Our research looks at predicting how behaviour on the Web will change by observing what has already happened, but also – and this is where web science comes in – by injecting what we know from theories from social sciences and economics about human behaviour
Elena and her team are also focusing on improving the quality of data using social computing and crowdsourcing platforms. Their latest project involves collecting and analysing data on light pollution. With increased urbanisation and more people moving from the countryside to the cities, and with our increase in energy consumption, pollution from lighting is still a big issue. “We are working with communities that are concerned with this development, collecting data from them as well as from sensors from different environmental agencies,” says Elena. “Using big algorithms, we identify patterns in behaviour and use comparative analysis between phenomena that happen across the world, to understand what causes changes in light pollution in different areas.”
“The overall aim of the project is to use all this crowdsourced information to determine how we could create light sources that are better for the environment and for the people living in those areas,” Elena says. “Our approach to all our work is to think about the human element involved when solving technological problems – that’s what web science is all about.”
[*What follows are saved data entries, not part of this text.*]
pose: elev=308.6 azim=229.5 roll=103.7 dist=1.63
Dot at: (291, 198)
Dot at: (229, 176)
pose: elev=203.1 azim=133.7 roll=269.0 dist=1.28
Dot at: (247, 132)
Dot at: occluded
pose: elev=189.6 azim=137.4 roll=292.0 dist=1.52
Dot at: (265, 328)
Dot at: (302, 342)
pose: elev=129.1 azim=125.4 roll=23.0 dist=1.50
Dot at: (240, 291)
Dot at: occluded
Southampton is the birthplace of the web science discipline, which provides a thorough understanding of the Web as a social and technical phenomenon. This demands new ways of working, across traditional academic disciplines, to build skills and expertise in the technical underpinnings of the Web as well as the social processes that have shaped its evolution and the impact of the Web on society.
“In recent times our Web and Internet Science research group has fought for more awareness of interdisciplinary research and the importance of the Web across disciplines,” explains Elena. “Going forward, this is the only way we can tackle global issues such as big data, by collaborating with social and human scientists to make sure we understand behaviour. Then we can develop tools that are going to be really useful for the user.”